(Dataset entries)
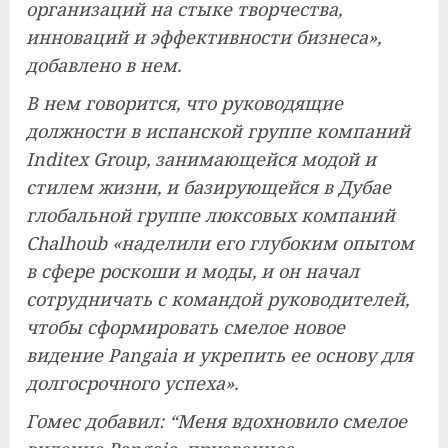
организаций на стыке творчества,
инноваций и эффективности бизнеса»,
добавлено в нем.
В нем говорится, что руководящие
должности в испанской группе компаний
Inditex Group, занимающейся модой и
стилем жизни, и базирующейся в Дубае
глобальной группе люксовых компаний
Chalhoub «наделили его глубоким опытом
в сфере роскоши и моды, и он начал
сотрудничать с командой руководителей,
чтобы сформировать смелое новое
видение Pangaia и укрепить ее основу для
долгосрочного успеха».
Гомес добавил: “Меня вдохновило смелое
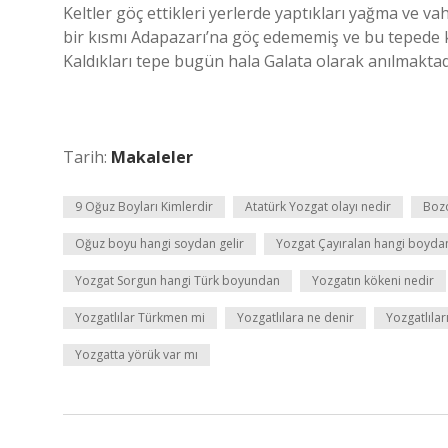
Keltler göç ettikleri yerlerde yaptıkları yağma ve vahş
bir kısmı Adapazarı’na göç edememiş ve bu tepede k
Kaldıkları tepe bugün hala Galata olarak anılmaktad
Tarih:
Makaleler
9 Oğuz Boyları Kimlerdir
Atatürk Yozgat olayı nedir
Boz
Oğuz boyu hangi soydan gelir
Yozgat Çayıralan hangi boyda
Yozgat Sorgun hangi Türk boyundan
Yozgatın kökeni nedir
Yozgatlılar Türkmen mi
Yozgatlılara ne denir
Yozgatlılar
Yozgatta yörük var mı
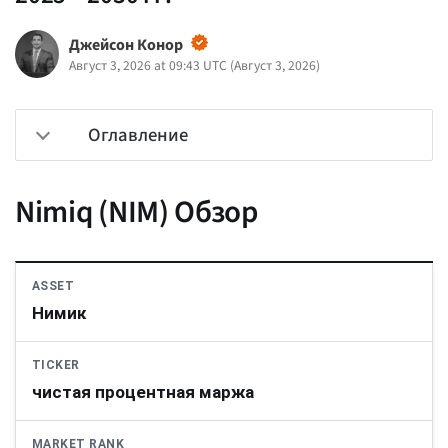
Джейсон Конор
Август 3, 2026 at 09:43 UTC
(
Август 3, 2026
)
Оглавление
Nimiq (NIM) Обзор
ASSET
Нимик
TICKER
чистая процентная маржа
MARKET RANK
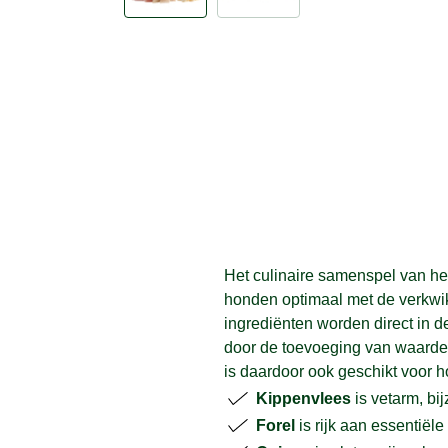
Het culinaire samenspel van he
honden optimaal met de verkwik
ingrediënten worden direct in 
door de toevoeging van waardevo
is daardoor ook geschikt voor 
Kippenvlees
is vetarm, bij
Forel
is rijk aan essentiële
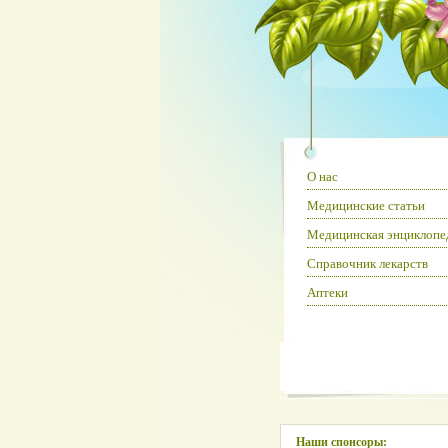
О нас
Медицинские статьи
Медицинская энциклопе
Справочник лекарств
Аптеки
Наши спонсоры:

> [What you have to do] Exactly the lines from the one containing "Het culinaire samenspel van he" to the end of the records above, both end lines included, are to be printed, and no pictures with them.

> [Your solution]
Het culinaire samenspel van he
honden optimaal met de verkwik
ingrediënten worden direct in 
door de toevoeging van waardevo
is daardoor ook geschikt voor 
Kippenvlees
is vetarm, bij
Forel
is rijk aan essentiële
О нас
Медицинские статьи
Медицинская энциклопе
Справочник лекарств
Аптеки
Наши спонсоры:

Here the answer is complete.